Anyone who has ever flown commercially has seen or heard the mandatory safety briefing before takeoff, which always includes something like the following announcement:
In the unlikely event of a sudden loss of cabin pressure, oxygen masks will drop down from the overhead panel. Reach up, pull the tube to its fullest extent, and place the mask over your nose and mouth. Pull the straps to adjust. Oxygen is flowing even if the bag does not inflate. Be sure to secure your own mask before helping someone else.
“Be sure to secure your own mask before helping someone else.” There’s a good reason for that warning. At high altitude, the air is very, very thin. When an aircraft loses cabin pressure, oxygen becomes scarce. Unless a person gets on oxygen quickly, hypoxia sets in, often with tragic consequences. Hence, the warning: if we try to help someone else before securing our own mask, we’re liable to pass out. Unless we put our mask on first, we won’t be much good to anyone else.
The airline safety briefing offers a cautionary tale to all ministers and leaders: we have to secure our own masks first! Unless we take care of ourselves, we won’t be able to take care of others or lead the organizations that demand our best. If we don’t secure our masks first, we’ll suffocate.
Here are a few ways we can keep the oxygen flowing.
We can avoid suffocating from the demands and pressures of our work by developing the habit of taking a Sabbath. One version of The Ten Commandments links Sabbath observance to Israel’s experience of bondage in Egypt. In that light, Sabbath observance aligns us with the fundamental rhythm of work and rest that’s at the very heart of being human. We run the risk diminishing ourselves if we succumb to the temptation of being “on” 24/7. Consequently, we develop a false assumption about ourselves; namely, that we are indispensable and nothing can happen without us. When we take time out and come to a full stop, we awaken to the humbling awareness that the world can run very well without our efforts. That’s healthy! Coming to a full stop prevents us from hyperventilating. Coming to a full stop allows us to breathe and breathe deeply.
We can keep the oxygen flowing if we learn to strike a balance between the things that drain and the things that energize. Every role we assume frequently asks us to tend to things that don’t necessarily give us an adrenaline rush. We don’t always get to work out of our strengths and best skill sets. For example, conceptual and social people will lose consciousness when forced to spend most of their time reviewing endless spreadsheets or tending to minutiae. Those who prefer structure and analysis will glaze over with brainstorming if there’s no solution in sight. These examples are overdrawn but they make the point well: unless we intentionally create some balance between the things that drain us and the things that energize us, we will find ourselves gasping for air.
Finally, play! Do something fun. Engage in an activity that takes your mind off your work and your responsibilities.

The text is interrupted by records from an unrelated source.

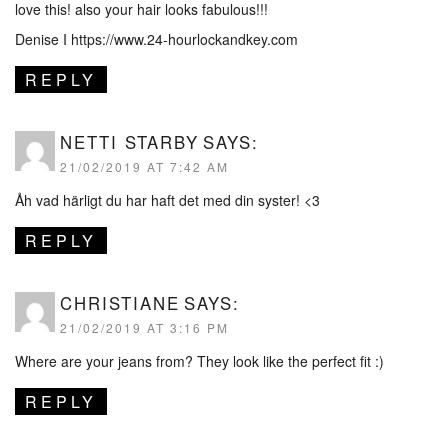
love this! also your hair looks fabulous!!!
Denise I
https://www.24-hourlockandkey.com
REPLY
NETTI STARBY
SAYS:
21/02/2019 AT 7:42 AM
Åh vad härligt du har haft det med din syster! <3
REPLY
CHRISTIANE
SAYS:
21/02/2019 AT 3:16 PM
Where are your jeans from? They look like the perfect fit :)
REPLY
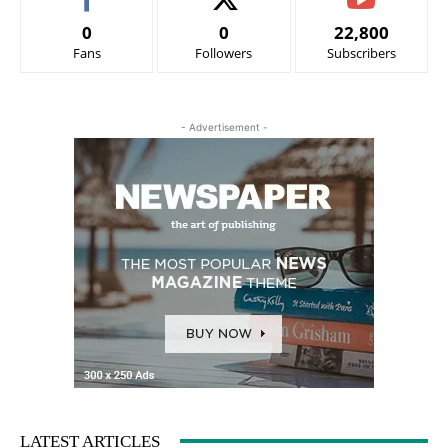
0
0
22,800
Fans
Followers
Subscribers
- Advertisement -
LATEST ARTICLES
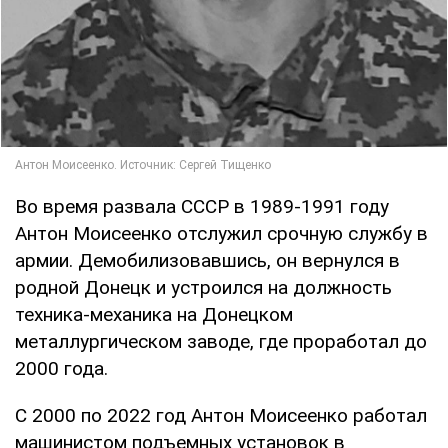
Во время развала СССР в 1989-1991 году
Антон Моисеенко отслужил срочную службу в
армии. Демобилизовавшись, он вернулся в
родной Донецк и устроился на должность
техника-механика на Донецком
металлургическом заводе, где проработал до
2000 года.
С 2000 по 2022 год Антон Моисеенко работал
машинистом подъемных установок в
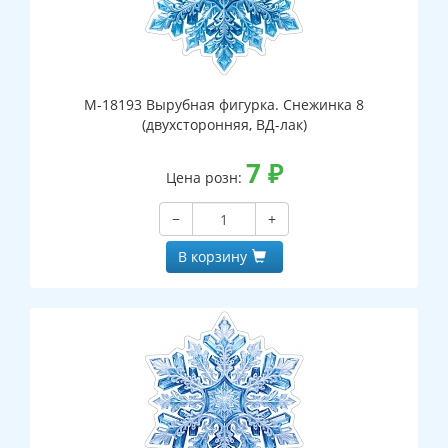
М-18193 Вырубная фигурка. Снежинка 8
(двухсторонняя, ВД-лак)
7
₽
Цена розн:
−
+
В корзину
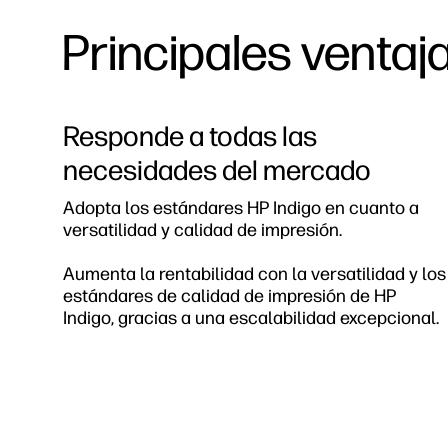
Principales ventaj
Responde a todas las
necesidades del mercado
Adopta los estándares HP Indigo en cuanto a
versatilidad y calidad de impresión.
Aumenta la rentabilidad con la versatilidad y los
estándares de calidad de impresión de HP
Indigo, gracias a una escalabilidad excepcional.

Get lost crafting a piece of furniture in the shop. Play a round of golf. Get engrossed in a good book. Break the routine by taking in a movie. Have dinner with good friends. Take dancing lessons. Watch something on TV that makes you laugh so hard you cry! All these things refresh and renew the spirit. Playing lifts the weight off the chest, and our work becomes less labored.
Before jumping into a situation where the air is thin and the demands will be great, secure your mask first. Taking care of ourselves first is the only way we can successfully care for others.